→ Instruction:
Which lines in the items below contain the word "left"? List each of them in full.

→ Data under study:
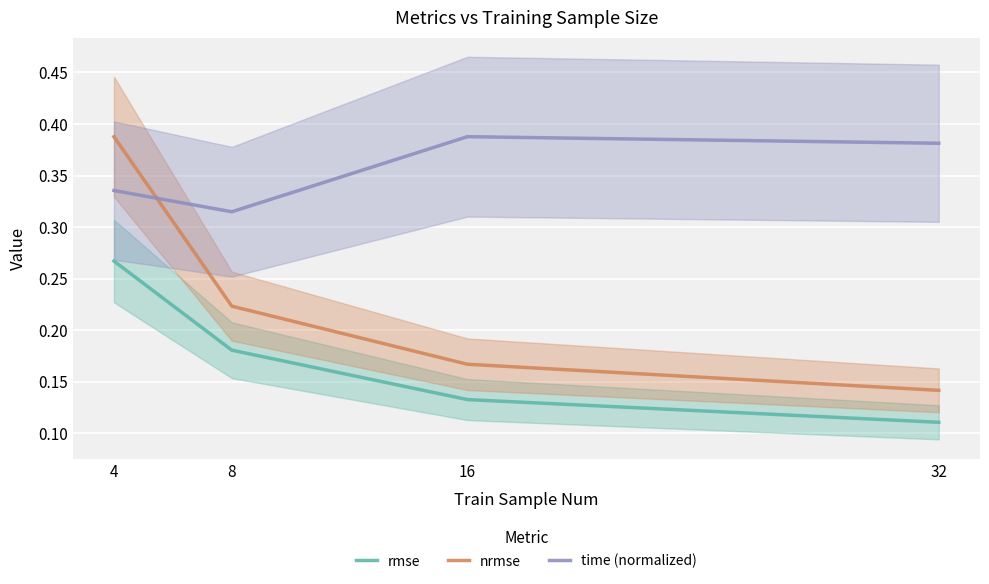

What is the value of the nrmse point at the 4th from the left?

0.1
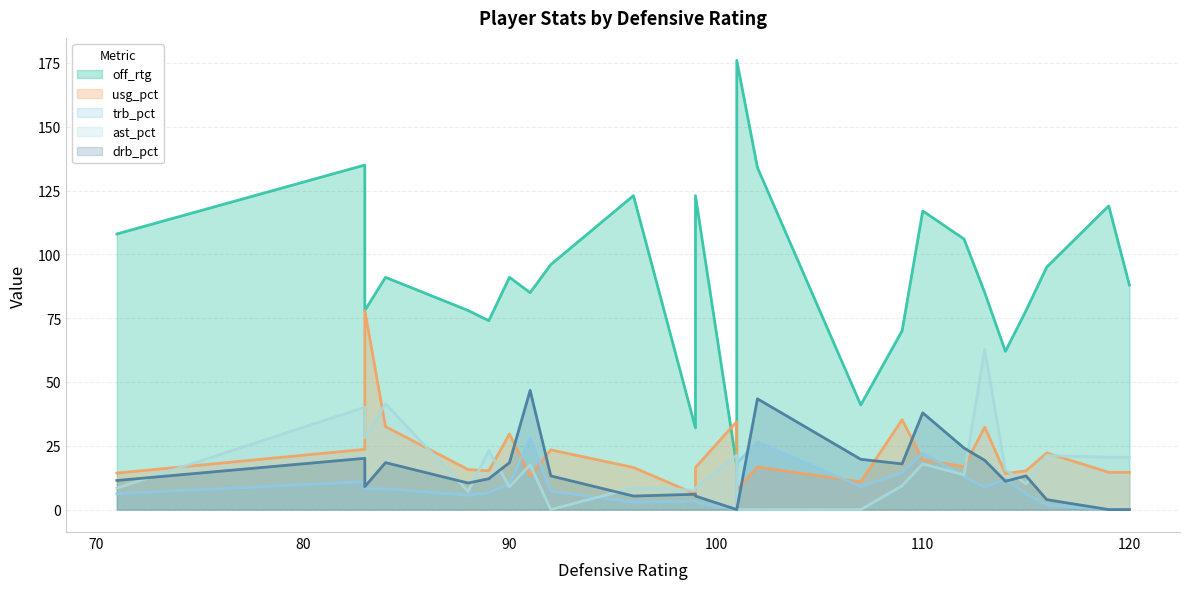

Reading left to right, what are all the values shown in this chart?

off_rtg: 108.0	135.0	78.0	91.0	78.0	74.0	91.0	85.0	96.0	123.0	32.0	123.0	17.0	176.0	134.0	41.0	70.0	117.0	106.0	85.0	62.0	78.0	95.0	119.0	88.0
usg_pct: 14.3	23.6	78.0	32.5	15.7	15.2	29.6	13.3	23.4	16.5	6.1	16.5	34.5	7.6	16.7	10.9	35.2	19.5	16.8	32.3	14.1	15.2	22.2	14.6	14.6
trb_pct: 6.2	10.9	8.1	8.1	5.6	6.6	10.0	28.1	7.2	2.9	3.2	2.9	0.0	18.2	26.5	9.0	14.4	22.1	12.9	8.8	11.9	6.1	1.8	0.0	0.0
ast_pct: 8.4	40.1	28.0	41.5	7.1	23.1	8.9	17.5	0.0	8.5	7.6	8.5	21.3	0.0	0.0	0.0	9.3	17.9	13.6	62.7	15.6	10.1	21.2	20.5	20.5
drb_pct: 11.4	20.1	9.0	18.4	10.4	12.1	18.4	46.7	13.2	5.3	6.0	5.3	0.0	0.0	43.4	19.7	17.9	37.9	24.1	19.3	11.1	13.2	3.9	0.0	0.0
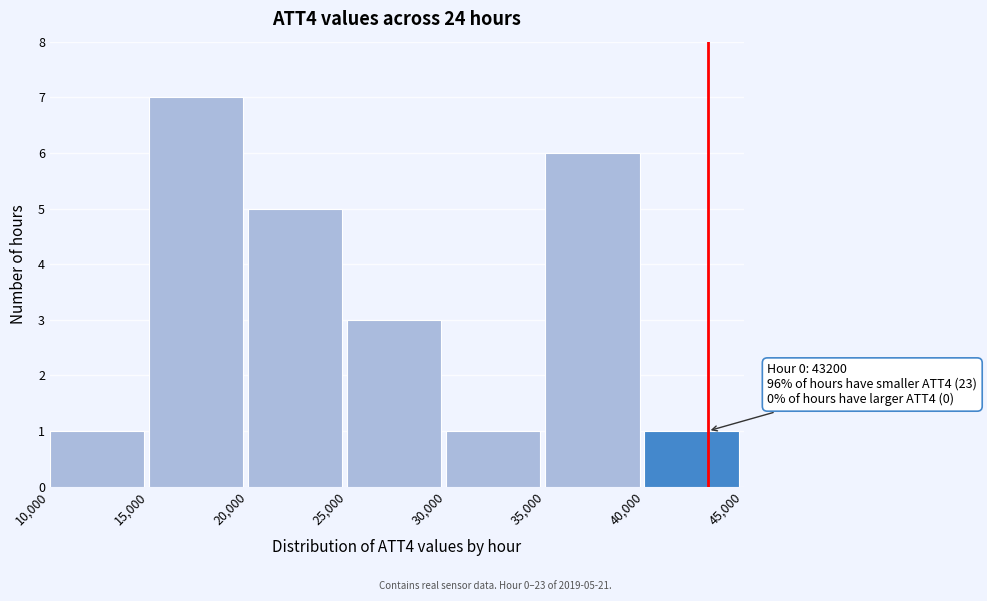

Over which range of the x-axis is the bar tallest?

15,000 to 20,000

→ Task response:
What is the value of the nrmse point at the 4th from the left?
Reading left to right, what are all the values shown in this chart?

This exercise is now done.